[Entries taken from a collection]
··········
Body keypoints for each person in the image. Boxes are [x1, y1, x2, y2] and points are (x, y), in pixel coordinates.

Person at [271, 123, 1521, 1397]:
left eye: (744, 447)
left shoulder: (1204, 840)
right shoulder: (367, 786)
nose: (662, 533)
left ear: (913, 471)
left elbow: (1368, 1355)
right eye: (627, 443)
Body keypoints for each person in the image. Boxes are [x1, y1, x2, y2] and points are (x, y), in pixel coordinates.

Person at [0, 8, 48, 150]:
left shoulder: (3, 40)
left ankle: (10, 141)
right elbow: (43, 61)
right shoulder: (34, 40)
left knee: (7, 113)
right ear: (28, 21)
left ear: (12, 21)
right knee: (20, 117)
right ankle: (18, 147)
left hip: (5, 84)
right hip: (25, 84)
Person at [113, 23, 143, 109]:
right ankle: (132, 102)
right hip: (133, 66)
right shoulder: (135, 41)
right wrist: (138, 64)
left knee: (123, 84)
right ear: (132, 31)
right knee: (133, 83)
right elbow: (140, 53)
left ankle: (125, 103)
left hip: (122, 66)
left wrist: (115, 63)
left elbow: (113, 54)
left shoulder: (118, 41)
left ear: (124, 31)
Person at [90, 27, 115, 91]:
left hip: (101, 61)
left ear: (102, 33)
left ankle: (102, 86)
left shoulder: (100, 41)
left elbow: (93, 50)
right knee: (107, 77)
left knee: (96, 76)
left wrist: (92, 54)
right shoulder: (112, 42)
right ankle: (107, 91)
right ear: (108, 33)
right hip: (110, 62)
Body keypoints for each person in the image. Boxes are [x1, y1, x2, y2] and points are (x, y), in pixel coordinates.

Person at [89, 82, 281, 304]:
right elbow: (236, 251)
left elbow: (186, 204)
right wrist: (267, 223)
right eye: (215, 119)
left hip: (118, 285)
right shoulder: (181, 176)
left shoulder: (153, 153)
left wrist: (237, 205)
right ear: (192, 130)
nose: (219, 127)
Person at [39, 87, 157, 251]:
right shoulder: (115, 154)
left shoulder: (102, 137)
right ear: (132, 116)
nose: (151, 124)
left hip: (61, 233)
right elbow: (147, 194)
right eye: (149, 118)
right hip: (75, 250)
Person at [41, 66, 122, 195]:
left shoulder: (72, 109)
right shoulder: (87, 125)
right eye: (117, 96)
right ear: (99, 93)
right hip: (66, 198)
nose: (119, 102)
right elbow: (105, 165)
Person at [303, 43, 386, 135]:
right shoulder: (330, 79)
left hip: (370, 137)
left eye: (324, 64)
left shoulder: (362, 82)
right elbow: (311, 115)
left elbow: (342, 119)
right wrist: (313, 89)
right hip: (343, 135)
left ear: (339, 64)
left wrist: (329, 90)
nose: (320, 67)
··········
▶ **WHAT YOU ARE ASKED TO DO**:
Take the records above and return, word for word, only the lines that fall from the line with "left elbow: (1368, 1355)" to the line with "left hip: (122, 66)", both of them included.

▶ **OUTPUT BELOW**:
left elbow: (1368, 1355)
right eye: (627, 443)
Body keypoints for each person in the image. Boxes are [x1, y1, x2, y2] and points are (x, y), in pixel coordinates.

Person at [0, 8, 48, 150]:
left shoulder: (3, 40)
left ankle: (10, 141)
right elbow: (43, 61)
right shoulder: (34, 40)
left knee: (7, 113)
right ear: (28, 21)
left ear: (12, 21)
right knee: (20, 117)
right ankle: (18, 147)
left hip: (5, 84)
right hip: (25, 84)
Person at [113, 23, 143, 109]:
right ankle: (132, 102)
right hip: (133, 66)
right shoulder: (135, 41)
right wrist: (138, 64)
left knee: (123, 84)
right ear: (132, 31)
right knee: (133, 83)
right elbow: (140, 53)
left ankle: (125, 103)
left hip: (122, 66)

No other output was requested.